No previous knowledge in statistics is needed. Some Python experience will be needed if you want to use Jupyter Notebooks. You will need a PC for the hands-on exercises.
DI-02 Data Science and Machine Learning
The first day of this 3-day classroom training gives and overview, while the next two days are hands-on. The course is suitable for anyone (engineers, programmers) interested in learning more about data science and machine learning and in gaining hands-on experience.
Day 1 of the course is lecture-based - no programming experience is required. Topics covered are: business understanding (how to set up and start data science projects), a workflow for data science projects, data preparation, regression, classification, model evaluation, clustering and big data.
Days 2 and 3 go in-depth into the same topics, plus provide hands-on experience with common data science and machine learning tools: Orange ML, Jupyter Notebooks and scikit-learn. You can choose which tool to focus on, depending on Python skills.
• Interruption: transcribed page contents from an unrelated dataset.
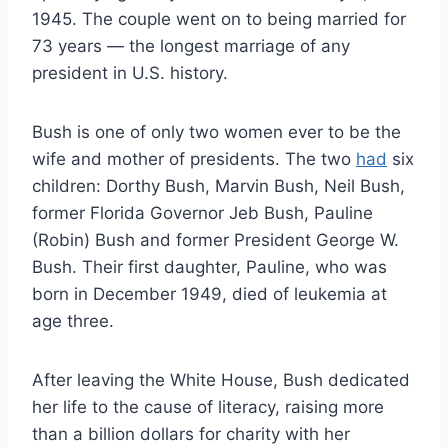
1945. The couple went on to being married for
73 years — the longest marriage of any
president in U.S. history.
Bush is one of only two women ever to be the
wife and mother of presidents. The two
had
six
children: Dorthy Bush, Marvin Bush, Neil Bush,
former Florida Governor Jeb Bush, Pauline
(Robin) Bush and former President George W.
Bush. Their first daughter, Pauline, who was
born in December 1949, died of leukemia at
age three.
After leaving the White House, Bush dedicated
her life to the cause of literacy, raising more
than a billion dollars for charity with her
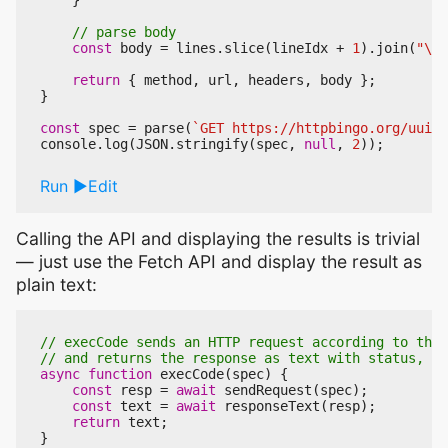
}
const
body
=
lines
.
slice
(
lineIdx
+
1
).
join
(
"\n"
return
{
method
,
url
,
headers
,
body
};
}
const
spec
=
parse
(
`GET https://httpbingo.org/uuid`
console
.
log
(
JSON
.
stringify
(
spec
,
null
,
2
));
Run
Edit
Calling the API and displaying the results is trivial
— just use the Fetch API and display the result as
plain text:
async
function
execCode
(
spec
)
{
const
resp
=
await
sendRequest
(
spec
);
const
text
=
await
responseText
(
resp
);
return
text
;
}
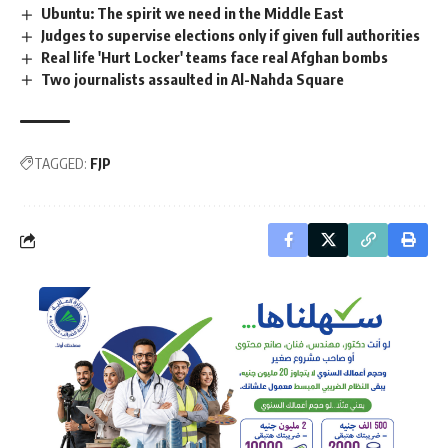
Ubuntu: The spirit we need in the Middle East
Judges to supervise elections only if given full authorities
Real life 'Hurt Locker' teams face real Afghan bombs
Two journalists assaulted in Al-Nahda Square
TAGGED:
FJP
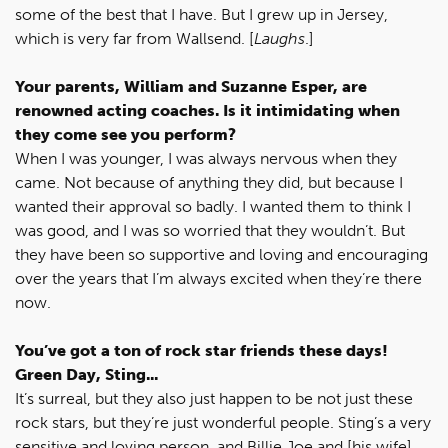
some of the best that I have. But I grew up in Jersey,
which is very far from Wallsend. [
Laughs
.]
Your parents, William and Suzanne Esper, are
renowned acting coaches. Is it intimidating when
they come see you perform?
When I was younger, I was always nervous when they
came. Not because of anything they did, but because I
wanted their approval so badly. I wanted them to think I
was good, and I was so worried that they wouldn’t. But
they have been so supportive and loving and encouraging
over the years that I’m always excited when they’re there
now.
You’ve got a ton of rock star friends these days!
Green Day, Sting...
It’s surreal, but they also just happen to be not just these
rock stars, but they’re just wonderful people. Sting’s a very
sensitive and loving person, and Billie Joe and [his wife]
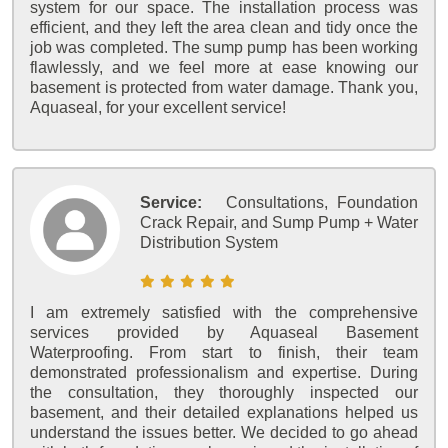
system for our space. The installation process was
efficient, and they left the area clean and tidy once the
job was completed. The sump pump has been working
flawlessly, and we feel more at ease knowing our
basement is protected from water damage. Thank you,
Aquaseal, for your excellent service!
Service:
Consultations, Foundation
Crack Repair, and Sump Pump + Water
Distribution System
I am extremely satisfied with the comprehensive
services provided by Aquaseal Basement
Waterproofing. From start to finish, their team
demonstrated professionalism and expertise. During
the consultation, they thoroughly inspected our
basement, and their detailed explanations helped us
understand the issues better. We decided to go ahead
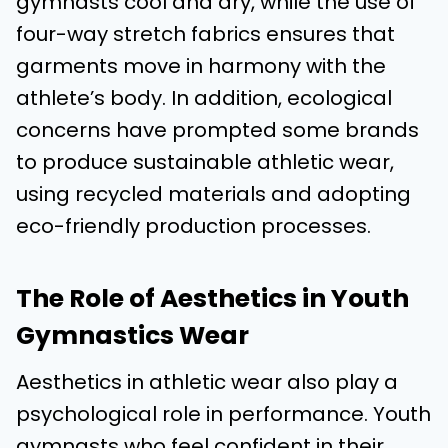
gymnasts cool and dry, while the use of
four-way stretch fabrics ensures that
garments move in harmony with the
athlete’s body. In addition, ecological
concerns have prompted some brands
to produce sustainable athletic wear,
using recycled materials and adopting
eco-friendly production processes.
The Role of Aesthetics in Youth
Gymnastics Wear
Aesthetics in athletic wear also play a
psychological role in performance. Youth
gymnasts who feel confident in their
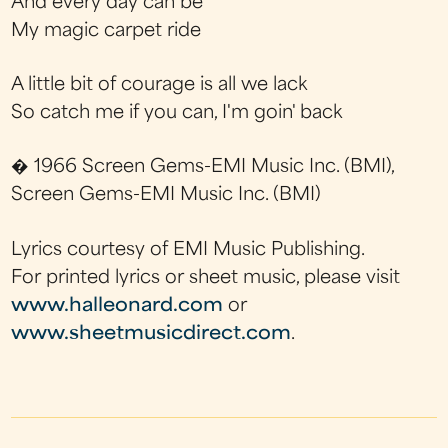
And every day can be
My magic carpet ride
A little bit of courage is all we lack
So catch me if you can, I'm goin' back
� 1966 Screen Gems-EMI Music Inc. (BMI),
Screen Gems-EMI Music Inc. (BMI)
Lyrics courtesy of EMI Music Publishing.
For printed lyrics or sheet music, please visit
www.halleonard.com
or
www.sheetmusicdirect.com
.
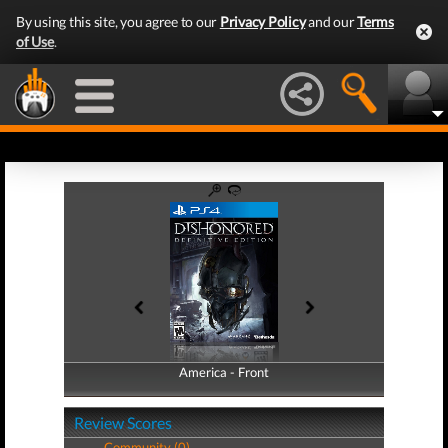
By using this site, you agree to our
Privacy Policy
and our
Terms
of Use
.
America - Front
America - Back
Review Scores
Community (0)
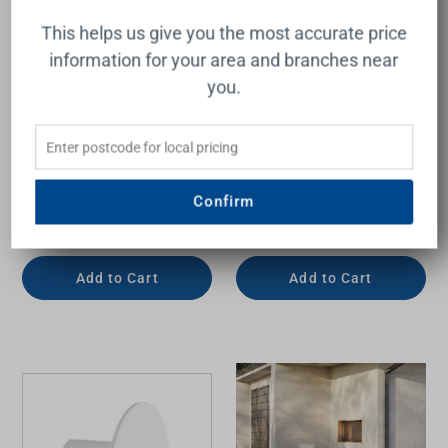
This helps us give you the most accurate price
information for your area and branches near
you.
Vivid Slimline Robe Hook
Boston II Robe Hook
Brushed Nickel
Confirm
PHOENIX
RAYMOR
$35.00
$42.00
Add to Cart
Add to Cart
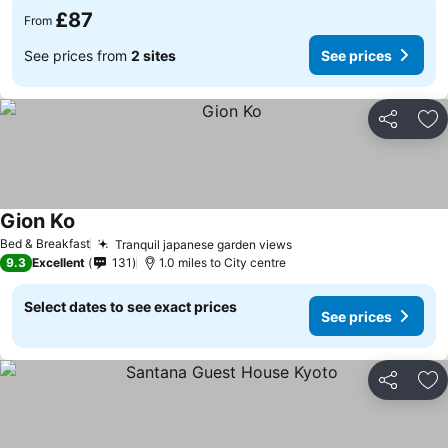
£87
From
See prices from
2 sites
See prices
Share
Ad
Gion Ko
Bed & Breakfast
Tranquil japanese garden views
9.3
Excellent
131
1.0 miles to City centre
Select dates to see exact prices
See prices
Share
Ad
On completion of the course you will have:
- Better understanding of what is meant by data science and machine learning, and their value
- Ideas about which types of problems in your own work are candidates for data science and machine learning
- Experience in using the tools to get started
- A basis for communicating in a meaningful way with others in the field
- An understanding of machine learning as an analytic approach and not as a 'magical black-box hype'
- Tips on some machine learning pitfalls to avoid
- Introduction to analytics tools available and familiarization with some of them
The course is most suitable for those who are somehow working with data on a regular basis and would benefit from getting insights and motivation to what that data potentially could be used for.
The first day of the course is useful also for non-technical staff or management who wants to get insight into what machine learning is.